Его дни были сочтены, и Регулус, как человек умный, знал, что комплексующий Реддл так просто никого никуда от себя не отпустит и никому не даст себя так унизительно бросить (разве вот лишь Дамблдору… но Дамблдор… ох, этот Дамблдор! этот Дамблдор еще умоется кровавыми слезами за то, что посмел это сделать!!).
Броситься в такой ситуации после долгой патетической речи с красным флагом в зубах на амбразуру – это вариант Вальбурги и Сириуса, и он вовсе не близок Регулусу. Нет, младший Блэк выбрал свою амбразуру взвешенно, расчетливо и почти не театрально. В удовольствии, пусть и посмертном, сообщить Реддлу, кто именно спер у него ценой своей жизни тщательно охраняемый артефакт, Регулус себе все-таки не отказал.
Мероприятие было продумано с самого начала, причем так спокойно и тщательно, что аж дрожь берет – пополам с уважением к младшему брату Сириуса.
В одиночку, за весьма короткий срок Регулус высчитывает, что медальон, спрятанный в пещере – не что иное, как крестраж. Правда, он не до конца продумал план его уничтожения – однако от этого самопожертвование Регулуса не становится менее значимым.
Был найден подходящий медальон на замену.
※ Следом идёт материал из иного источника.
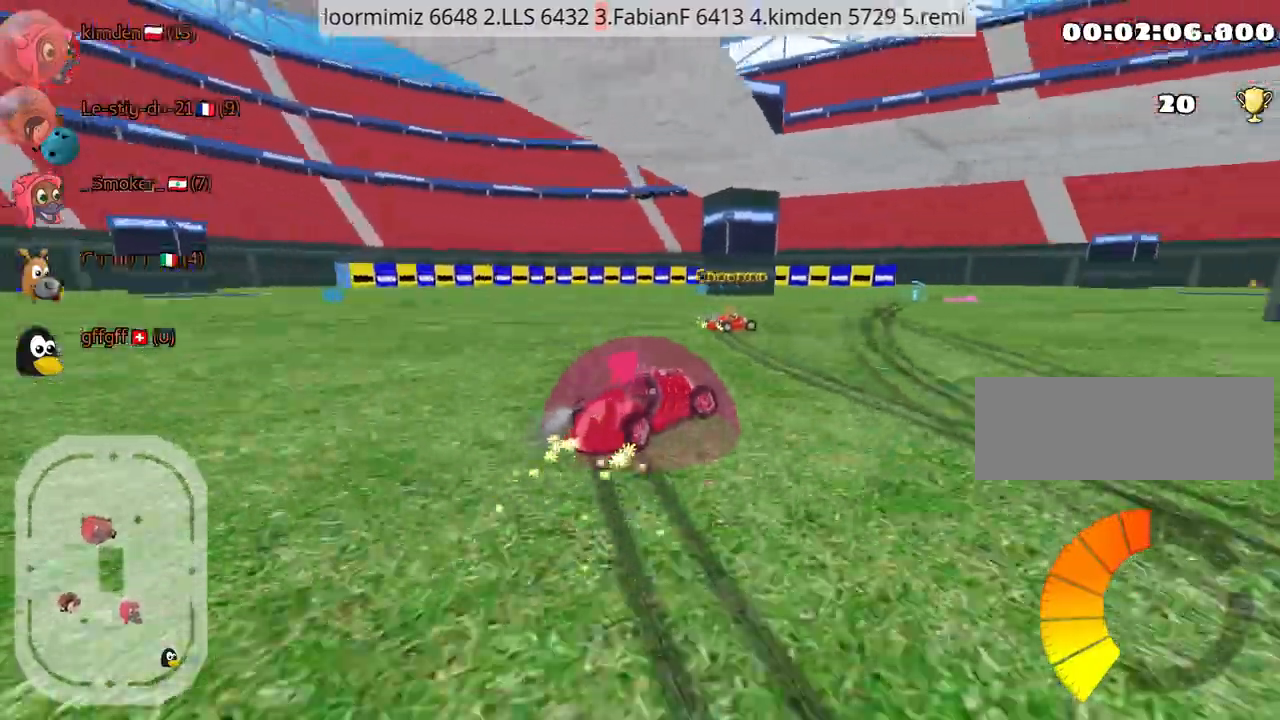
{"keys": ["up"], "events": [[467, "right", "up"]]}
Была придумана выразительная, лаконичная записка. Регулусу, как и самому Реддлу, был необходим помощник – какой-нибудь недоволшебник, чтобы заклятье пустило его в лодку. Шестнадцать лет спустя Дамблдор, который поразительно много будет знать о тонкостях пещерно-крестражевого бытия, привлечет к делу еще не ставшего волшебником несовершеннолетнего Гарри.
Кикимер вновь подошел идеально – он предан семейству Блэков настолько, что можно было не сомневаться: все указания Регулуса будут выполнены. Очень удобно. Ведь должен же был кто-то, пусть и обмирая от ужаса, желая убить самого себя за это, почти насильно поить Регулуса зеленой водичкой…
Крестраж-медальон Регулус тоже поручил Кикимеру – тот заменил медальон в чаше, наблюдая, как хозяина утаскивают под воду пещерного озера инферналы, и, следуя приказу, вернулся домой, где, вновь выполняя приказ, ни единой живой душе не рассказал, куда пропал Регулус – и начал пытаться уничтожить медальон. Что у него, разумеется, не получилось.